* _Exercise brief_
Convert each line of the source text in the data below into one string of a JSON list, skipping blank lines. Leave the pictures out of the answer.

"""

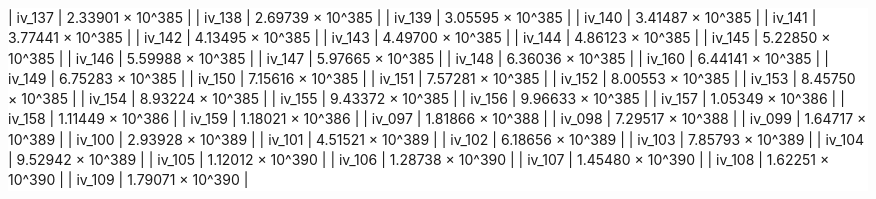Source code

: | iv_137 | 2.33901 × 10^385 |
| iv_138 | 2.69739 × 10^385 |
| iv_139 | 3.05595 × 10^385 |
| iv_140 | 3.41487 × 10^385 |
| iv_141 | 3.77441 × 10^385 |
| iv_142 | 4.13495 × 10^385 |
| iv_143 | 4.49700 × 10^385 |
| iv_144 | 4.86123 × 10^385 |
| iv_145 | 5.22850 × 10^385 |
| iv_146 | 5.59988 × 10^385 |
| iv_147 | 5.97665 × 10^385 |
| iv_148 | 6.36036 × 10^385 |
| iv_160 | 6.44141 × 10^385 |
| iv_149 | 6.75283 × 10^385 |
| iv_150 | 7.15616 × 10^385 |
| iv_151 | 7.57281 × 10^385 |
| iv_152 | 8.00553 × 10^385 |
| iv_153 | 8.45750 × 10^385 |
| iv_154 | 8.93224 × 10^385 |
| iv_155 | 9.43372 × 10^385 |
| iv_156 | 9.96633 × 10^385 |
| iv_157 | 1.05349 × 10^386 |
| iv_158 | 1.11449 × 10^386 |
| iv_159 | 1.18021 × 10^386 |
| iv_097 | 1.81866 × 10^388 |
| iv_098 | 7.29517 × 10^388 |
| iv_099 | 1.64717 × 10^389 |
| iv_100 | 2.93928 × 10^389 |
| iv_101 | 4.51521 × 10^389 |
| iv_102 | 6.18656 × 10^389 |
| iv_103 | 7.85793 × 10^389 |
| iv_104 | 9.52942 × 10^389 |
| iv_105 | 1.12012 × 10^390 |
| iv_106 | 1.28738 × 10^390 |
| iv_107 | 1.45480 × 10^390 |
| iv_108 | 1.62251 × 10^390 |
| iv_109 | 1.79071 × 10^390 |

"""

* _Result of this exercise_
[
  "Source code",
  ": | iv_137 | 2.33901 × 10^385 |",
  "| iv_138 | 2.69739 × 10^385 |",
  "| iv_139 | 3.05595 × 10^385 |",
  "| iv_140 | 3.41487 × 10^385 |",
  "| iv_141 | 3.77441 × 10^385 |",
  "| iv_142 | 4.13495 × 10^385 |",
  "| iv_143 | 4.49700 × 10^385 |",
  "| iv_144 | 4.86123 × 10^385 |",
  "| iv_145 | 5.22850 × 10^385 |",
  "| iv_146 | 5.59988 × 10^385 |",
  "| iv_147 | 5.97665 × 10^385 |",
  "| iv_148 | 6.36036 × 10^385 |",
  "| iv_160 | 6.44141 × 10^385 |",
  "| iv_149 | 6.75283 × 10^385 |",
  "| iv_150 | 7.15616 × 10^385 |",
  "| iv_151 | 7.57281 × 10^385 |",
  "| iv_152 | 8.00553 × 10^385 |",
  "| iv_153 | 8.45750 × 10^385 |",
  "| iv_154 | 8.93224 × 10^385 |",
  "| iv_155 | 9.43372 × 10^385 |",
  "| iv_156 | 9.96633 × 10^385 |",
  "| iv_157 | 1.05349 × 10^386 |",
  "| iv_158 | 1.11449 × 10^386 |",
  "| iv_159 | 1.18021 × 10^386 |",
  "| iv_097 | 1.81866 × 10^388 |",
  "| iv_098 | 7.29517 × 10^388 |",
  "| iv_099 | 1.64717 × 10^389 |",
  "| iv_100 | 2.93928 × 10^389 |",
  "| iv_101 | 4.51521 × 10^389 |",
  "| iv_102 | 6.18656 × 10^389 |",
  "| iv_103 | 7.85793 × 10^389 |",
  "| iv_104 | 9.52942 × 10^389 |",
  "| iv_105 | 1.12012 × 10^390 |",
  "| iv_106 | 1.28738 × 10^390 |",
  "| iv_107 | 1.45480 × 10^390 |",
  "| iv_108 | 1.62251 × 10^390 |",
  "| iv_109 | 1.79071 × 10^390 |"
]